As labradore has been putting it in a series of posts, the provincial public service in the first half of 2010 comprises 53,780 people working directly for the provincial government, the university and public colleges, health care authorities and public school boards.
That works out to 26.2% of the working people of the province. That’s double the comparable percentage for all 10 provinces.
And here’s the truly unsettling bit:
In the thirty years in which Statistics Canada has measured public sector employment, the percentage of employed people in Newfoundland and Labrador labour force who are employed in the provincial public sector has never been this high.

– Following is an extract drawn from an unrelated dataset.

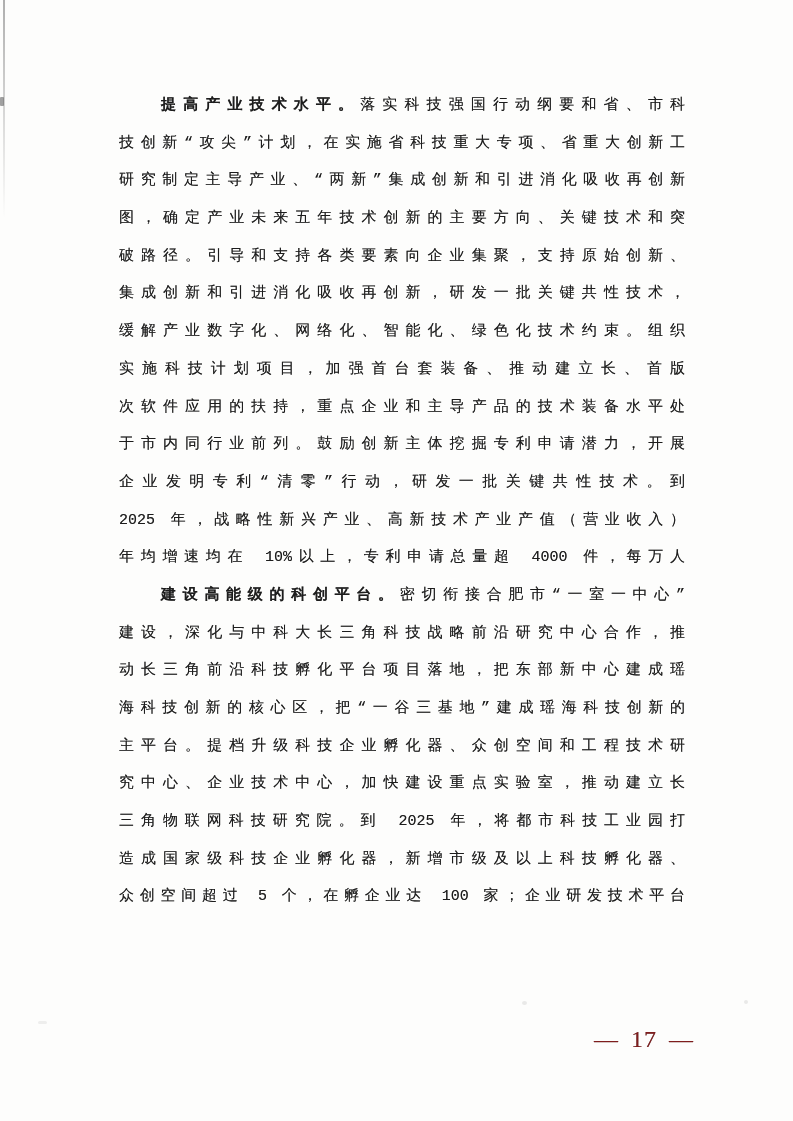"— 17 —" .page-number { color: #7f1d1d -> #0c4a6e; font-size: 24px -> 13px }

Those 53,780 comprise 21% of the entire labour force and, once again, that’s the highest this percentage has been in the three decades that Statistics Canada has been measuring public sector employment.
And they make up about 10% of the entire population of the province.
That’s a pretty sharp contrast to the talk in 2004. As CBC reported, Danny Williams’ first budget forecast a cut of 4,000 public service positions. By 2005, that planned cut disappeared. The planned cuts have evidently been replaced with a pretty hefty hiring plan.
Now if the private sector had grown at a similar or greater pace, there wouldn’t be so cause for concern. As the job numbers show, though, the proportion of the labour force employed in the public sector has grown to an amazing level. in some regions of the province – like, say, Grand Falls-Windsor - the provincial public service is the major employer.